Although few data about genotoxic effects of single Ni-NPs are available in the literature, the results obtained in this research are in agreement with recent studies carried out in in vitro and in vivo studies. Evidences from DNA fragmentation analysis using the comet assay showed that the Ni-NPs with average diameter of 52 nm cause primary DNA damage in a dose- and time-dependent manner.
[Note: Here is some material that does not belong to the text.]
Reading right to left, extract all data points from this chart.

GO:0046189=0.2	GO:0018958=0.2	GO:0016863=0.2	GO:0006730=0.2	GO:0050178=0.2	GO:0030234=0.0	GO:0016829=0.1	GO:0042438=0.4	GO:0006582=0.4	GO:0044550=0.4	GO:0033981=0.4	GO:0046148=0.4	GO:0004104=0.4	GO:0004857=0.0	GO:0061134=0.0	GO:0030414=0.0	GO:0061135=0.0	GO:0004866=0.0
These Ni-NPs were also found to induce oxidative stress evidenced by the generation of reactive oxygen species (ROS) and depletion of glutathione (GSH), suggesting the capability of the Ni-NPs to induce oxidative stress resulting in genotoxicity for human skin cells (A431) [30]. Other nickel-based nanomaterials such as nickel oxide nanoparticles (NiO-NPs) have shown to induce cell cycle alteration in cell lines of human pulmonary epithelial (BEAS-2B and A549) even in different phases and these modifications may be induced by the NPs genotoxic effect, suggested by the nuclear translocation of phospho-ATM and phospho-ATR [31].
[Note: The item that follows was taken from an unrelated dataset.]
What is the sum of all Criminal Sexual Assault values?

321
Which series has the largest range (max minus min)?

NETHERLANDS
On the other hand, in vivo studies carried with female Wistar rats assessing genotoxicity with micronucleus, chromosome aberrations, and the comet assays indicate that the NiO-NPs administered through the oral route were capable of inducing chromosome alterations and DNA breaks at the high-dose level and these effects were more prominent at 24 h sampling time [32].

Besides the genotoxic effects, it should be noted that Ni-NPs have shown to induce effects on tumour promoter or suppressor gene expressions as well as on cell transformation in mouse epidermis cells (JB6 cells), suggesting that metallic Ni-NPs can be carcinogenetic in vitro [11]. Thus, the use of metallic Ni-NPs for future application should be taken with caution due to their toxicity and carcinogenicity potential.
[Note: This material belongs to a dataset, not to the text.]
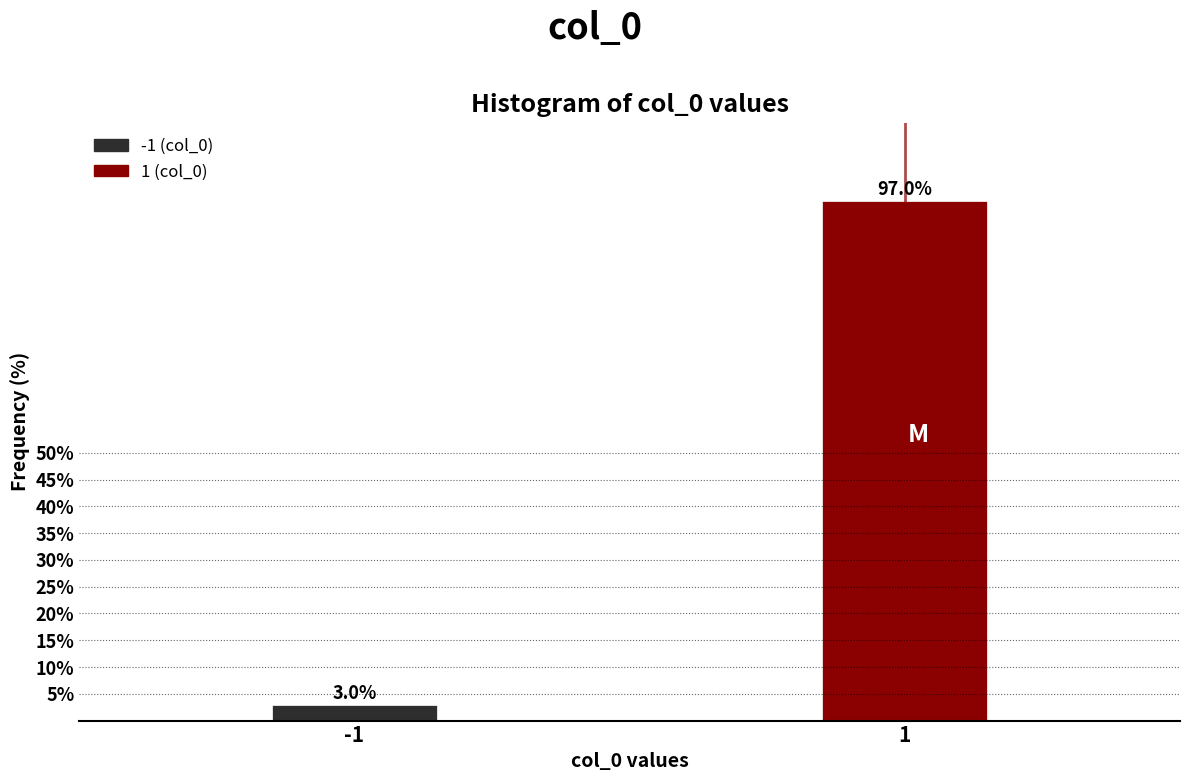

Reading left to right, list all the values displayed in this chart.

-1=3.0	1=97.0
Our results report for the first time data on the evaluation of Ni-NPs genotoxicity with the in vivo wing-spot test of Drosophila. Treatments with high concentrations of Ni-NPs induce a significant increase on the frequency of single and total of spots analysed; however, Ni-MPs were negative to induce mutant spots. Due to the fact that Ni-NPs mainly induce single mutant and low number of twin spots, the genotoxicity observed for Ni-NPs can be attributed mainly for mutational events (i.e., point mutation, deletion and chromosome disjunction), not including recombinogenic activity. Considering that previous studies with ionic and soluble forms of nickel (e.g., NiCl2 and NiSO4) have shown negative results in the Drosophila wing-spot test [33], the genotoxic effects found with Ni-NPs indicate that the intrinsic nanoscale size and large surface area properties of these particles play a relevant role in the induction of somatic mutation in Drosophila. In addition, recent studies with NiO-NPs also indicate genotoxic and mutagenic in Drosophila with this kind of metallic nanoparticles supporting the genotoxic effects found in the present study [13]. Although oxidative DNA damage was not evaluated in this study with Drosophila, previous studies have demonstrated that Ni-NPs can generate intracellular oxidative stress damaging DNA in cells, suggesting that this mechanism of action is responsible for their genotoxicity [8, 12, 34].

4. Conclusion

Cu-NPs failed to induce an increase of mutant spots in the wings of fruit flies adults, suggesting a lack of genotoxicity in somatic cells of D. melanogaster. However, when Ni-NPs were evaluated, a significant increase of small single spots and total mutant spots was observed at the highest dose assessed. Thus, the genotoxicity of Ni-NPs seems to be related to their nanoscale size, because no genotoxic effects have been reported with their microparticles and ion forms. This study was the first assessing the in vivo genotoxic potential of Cu-NPs and Ni-NPs in the Drosophila model.

Data Availability

The data used to support the findings of this study are included within the article.

Conflicts of Interest

The authors declared no potential conflicts of interest with respect to the research, authorship, and/or publication of this article.

Acknowledgments

The authors acknowledge the financial support given by FONDECYT-CONICYT, Project 11110181; Dirección General de Investigación y Postgrado, Universidad Católica de Temuco, DGIP UCT CD 2010-01 project, and MECESUP UCT 0804 project. The authors are grateful to M.J. Rivadeneira and M.M. Carmona for revising the English version of the manuscript.